The Trump administration’s tariffs on $200 billion in Chinese goods announced Monday leave China with little options to come out on top in the escalating trade war.
China does not import a large enough quantity of goods to impose tariffs on $200 billion in U.S. goods to match the 10 percent tariffs that the U.S. will apply starting Sept. 24.
“[Chinese officials] don’t know what to do,” University of California, Los Angeles, trade specialist Raúl Hinojosa-Ojeda told The New York Times. “They worry that the tit-for-tat model is playing into Trump’s hands.”
Chinese leaders have framed the trade war as a larger battle against U.S. attempts to limit China’s global power and are finding smaller ways to fight back against U.S. tariffs.
China will buy soybeans from countries other than the U.S. although it will be challenging to maintain supply levels, and some American-made cars have been subjected to “unusually lengthy” customs inspections that have not actually resulted in any financial losses to U.S. companies, reported The Times.
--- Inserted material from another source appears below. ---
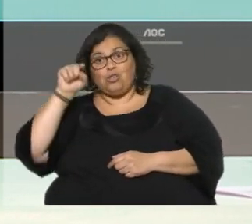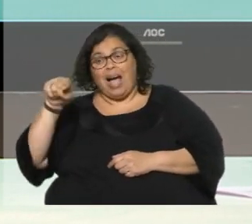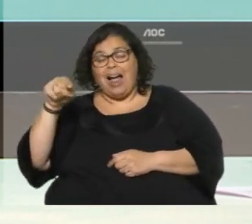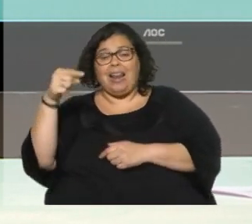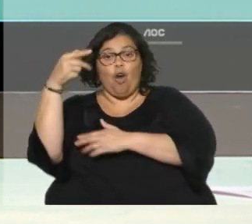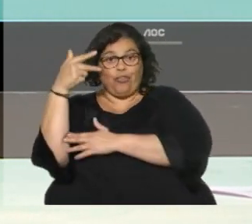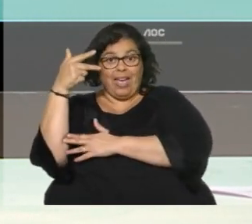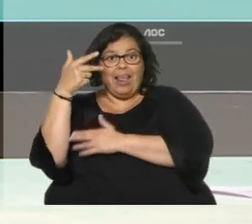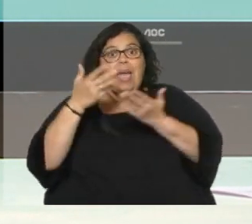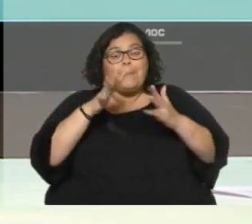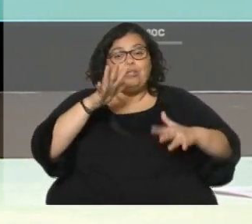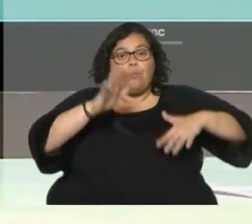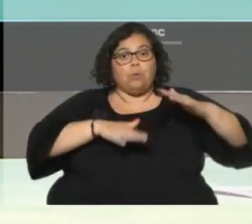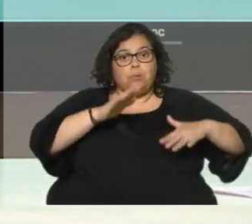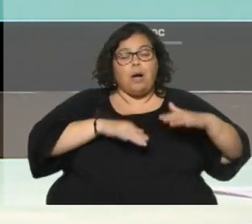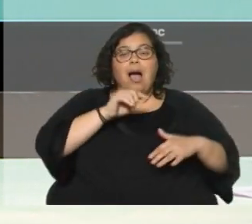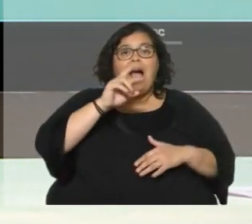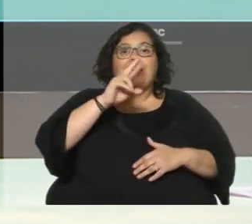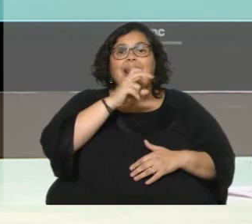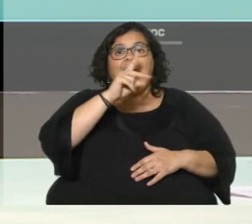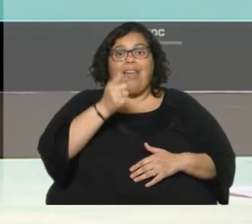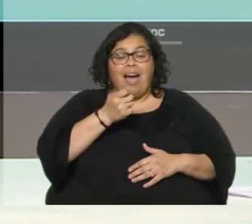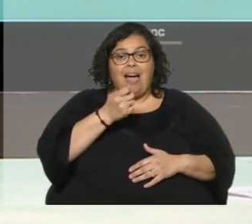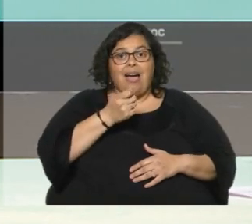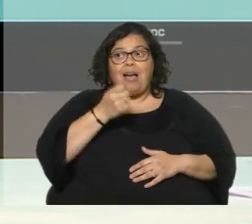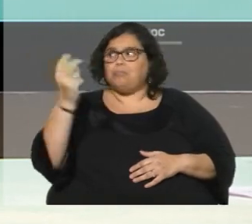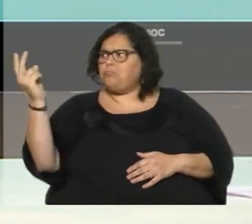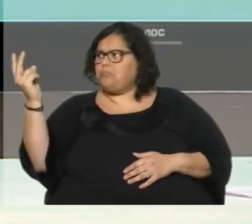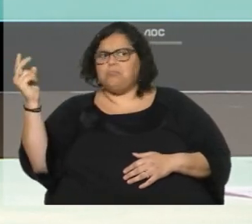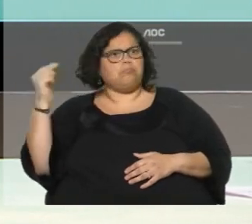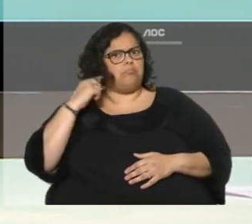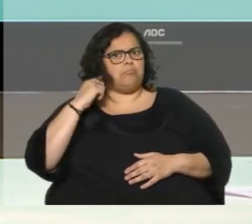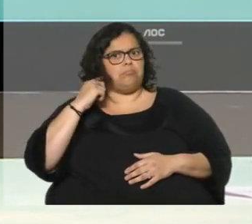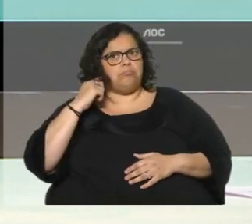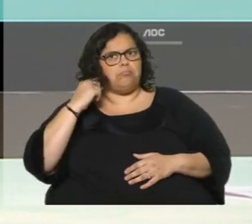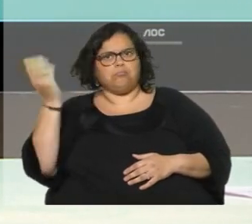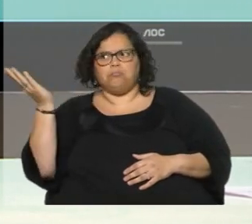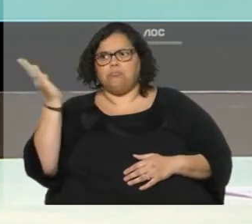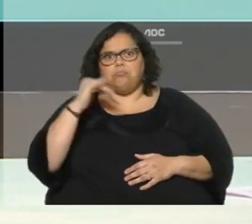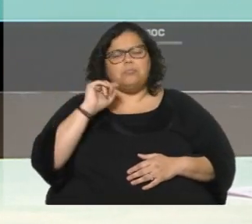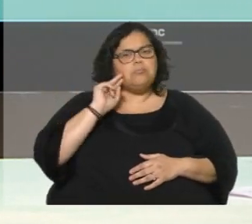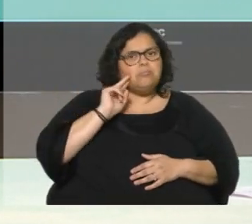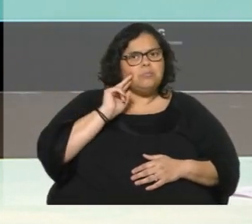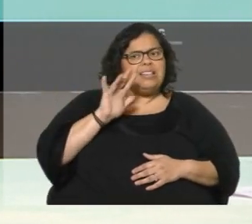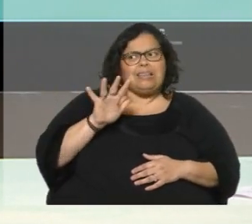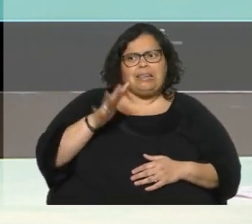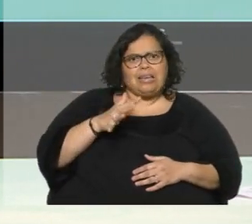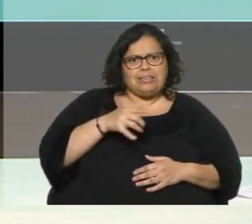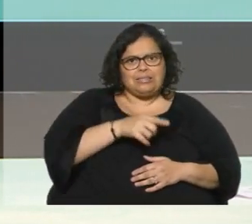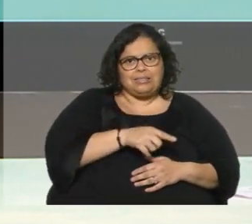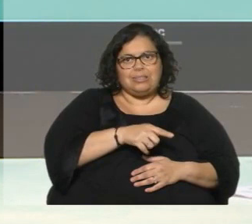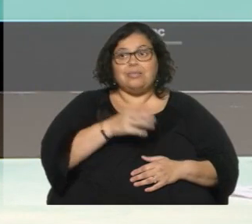la música de Rada a hacerse escuchar y Pablo Milanés le dijo a Silvio Rodríguez ¿qué es eso?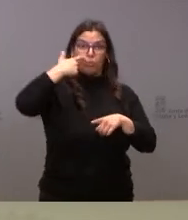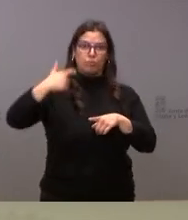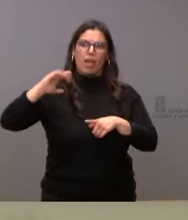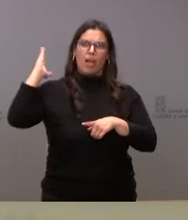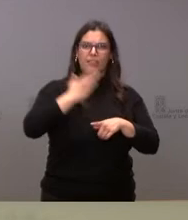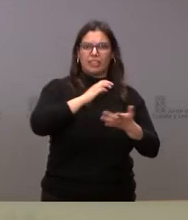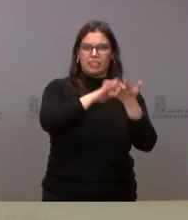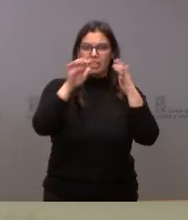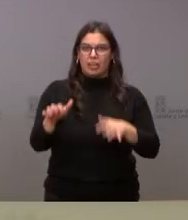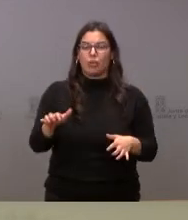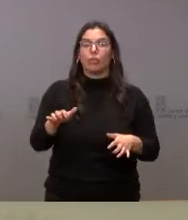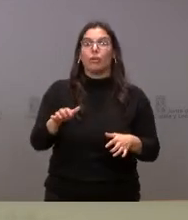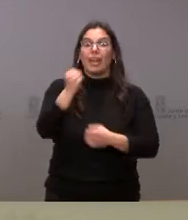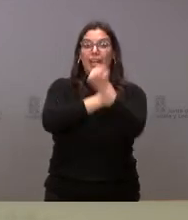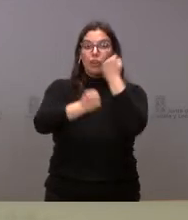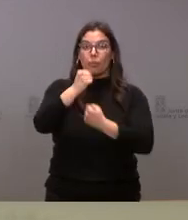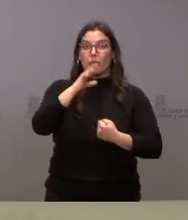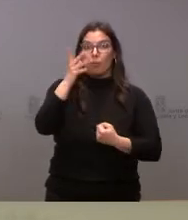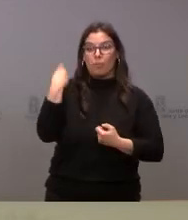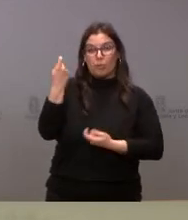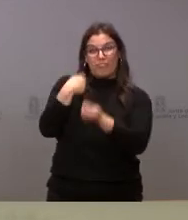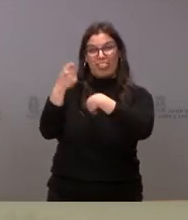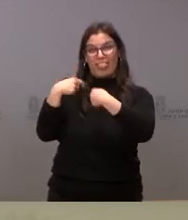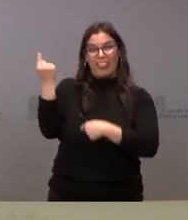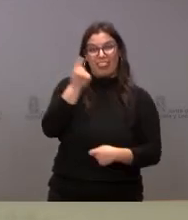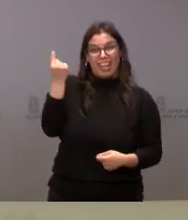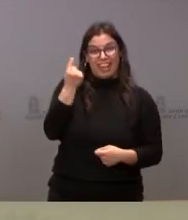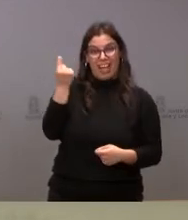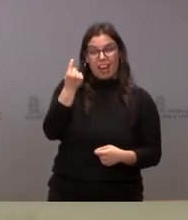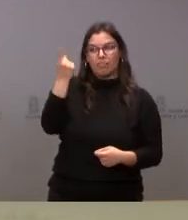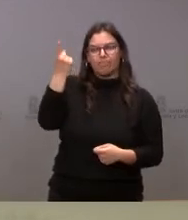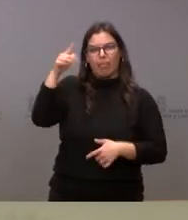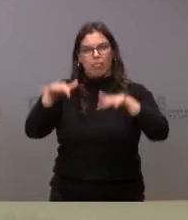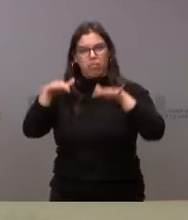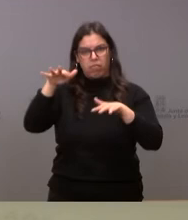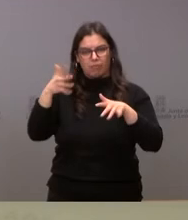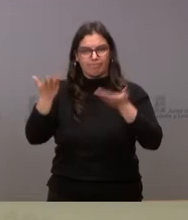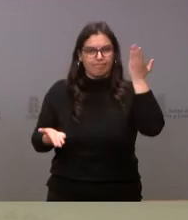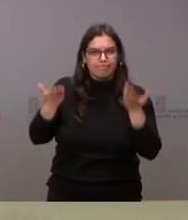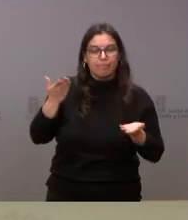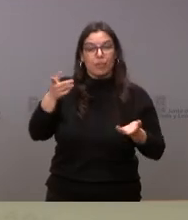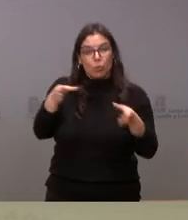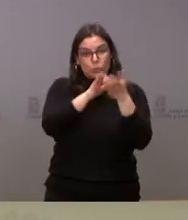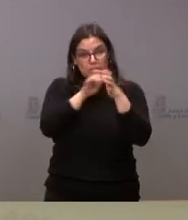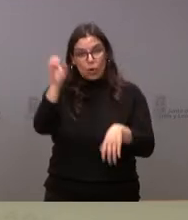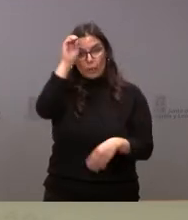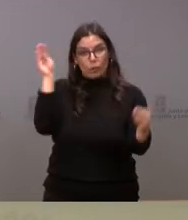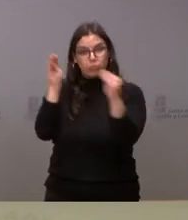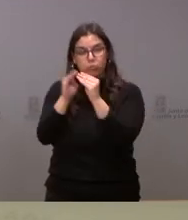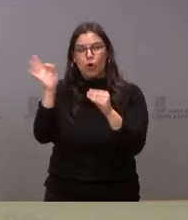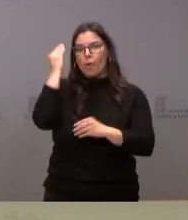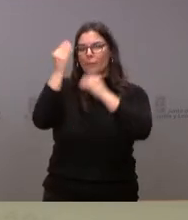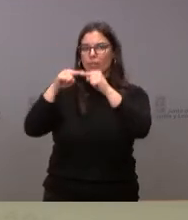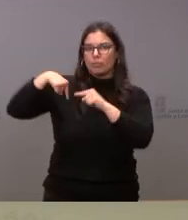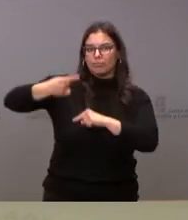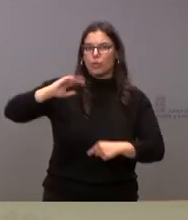León por la inestabilidad en los mercados del comercio de cereal. Y quería preguntarle si la Junta de Castilla y León comparte esta visión o qué efectos cree que puede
The U.S. and China have been escalating the trade war since July, when the Trump administration levied tariffs on $34 billion worth of Chinese goods. China did the same to U.S. goods. The U.S. raised the bar by applying tariffs to $16 billion more in Chinese goods, which China also matched. (RELATED: Trump Administration Moves Forward With Additional $200 Billion In Tariffs)
The tariffs announced Monday will start at 10 percent and ratchet up to 25 percent on Jan. 1, 2019, according to a White House statement. Chinese goods targeted by the U.S. include items from fresh cranberries to printing ink.